Emerging from the two-hour meeting, Macron and Putin vowed to improve the strained relations between their countries, while admitting to disagreements during talks described by Macron as "extremely frank".

Putin didn't respond directly to all of Macron's accusations, but he claimed Russian Federation did not interfere in the French presidential election.

"Our absolute priority is the fight against terrorism and the eradication of terrorist groups and Daesh in particular", said Macron using an alternate name for the so-called Islamic State (IS), which has claimed responsibility for multiple terrorist attacks in France.

Mr Putin did not mention gay people during the conference with Mr Macron.

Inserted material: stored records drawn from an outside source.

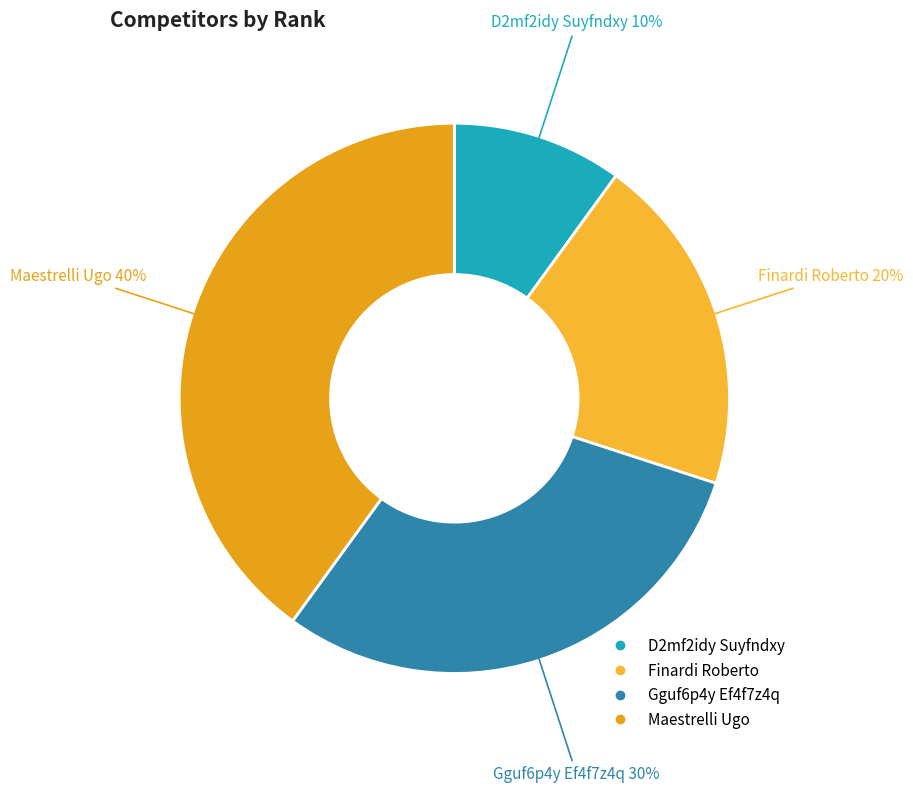

Which has a higher value, Gguf6p4y Ef4f7z4q or D2mf2idy Suyfndxy?

Gguf6p4y Ef4f7z4q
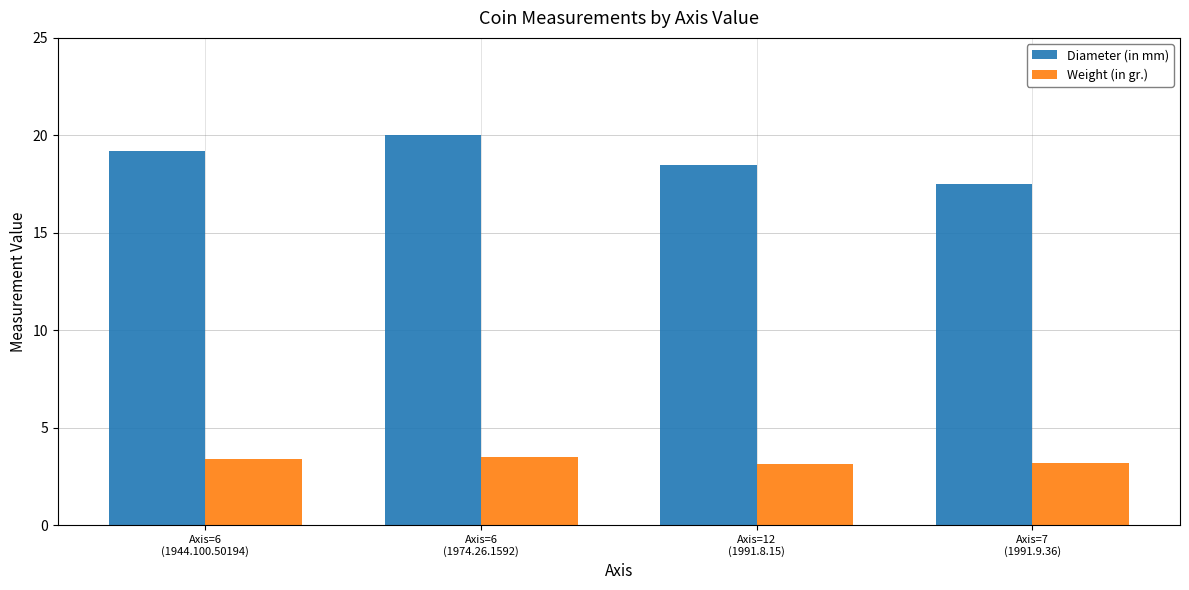

What is the difference between the highest and lowest values at Axis=6
(1974.26.1592)?

16.5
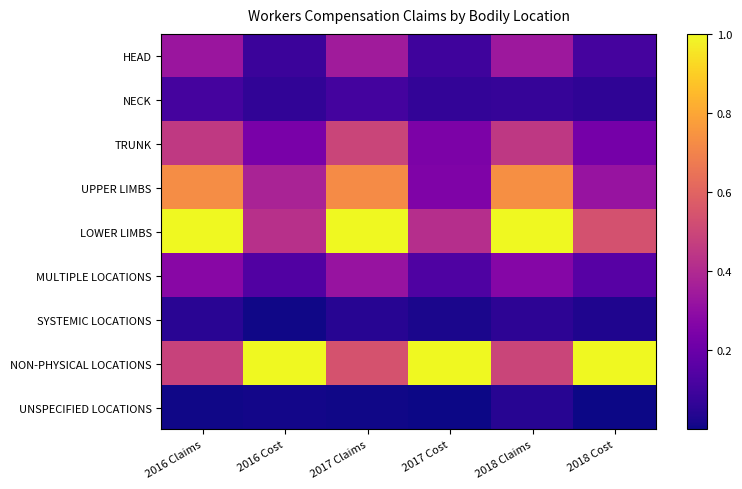

Between 2018 Cost and 2017 Claims, which is larger?

2017 Claims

Russia Today's editor-in-chief, Margarita Simonyan, responded by saying, "It is disappointing that what started as a rather productive conversation between the leaders of the two countries turned into another opportunity for President Macron to levy baseless accusations against RT".

The venue for the exhibit and Putin's visit was the sumptuous Palace of Versailles, west of Paris.

During the campaign, Macron backed expanded sanctions if there were no progress with Moscow implementing a peace accord for eastern Ukraine, where Kiev's forces have been battling pro-Russian separatists.

Macron vowed to be "constantly vigilant on these issues".

At least 26 are said to have died.

Mr Putin, seemingly unfazed during the conference in Versailles, later vehemently denied any suggestion that Russian Federation sought to influence the election speaking to reporters in Paris.

"They didn't act like media, like journalists". "When press organs sow defamatory untruths, they are no longer journalists, " he said.

There were no statements from Russia Today or Sputnik immediately available. In response, Putin appeared to deny that Russian hackers targeted the French election ("that would have been impossible"), and he insisted that there was "nothing to discuss" regarding other foreign elections and hacking. The French leader said Putin had agreed to "look into the activities of local authorities".

In fact, Macron was inspired by Putin by blowing hot and cold, sometimes by inviting "to work together", sometimes by denouncing the "interference" of two Kremlin-funded media. The site was sold to Russian Federation under former President Nicolas Sarkozy amid criticism from rights groups about France's outreach to Putin.

"It is very important that we begin to dissipate the mistrust that has built up in recent years".

Coming so soon after an election in which the Kremlin was widely seen as backing Macron's far-right rival Marine Le Pen - with Putin hosting her during a surprise visit to Moscow - the encounter in Versailles will have an added personal edge.

Putin isn't the first world leader whom Macron, 39, put the squeeze on in the past week.

Mr Orlov, speaking on Europe 1 radio, said he believed that Mr Macron was "much more flexible" on the Syrian question, though he did not say why he thought this.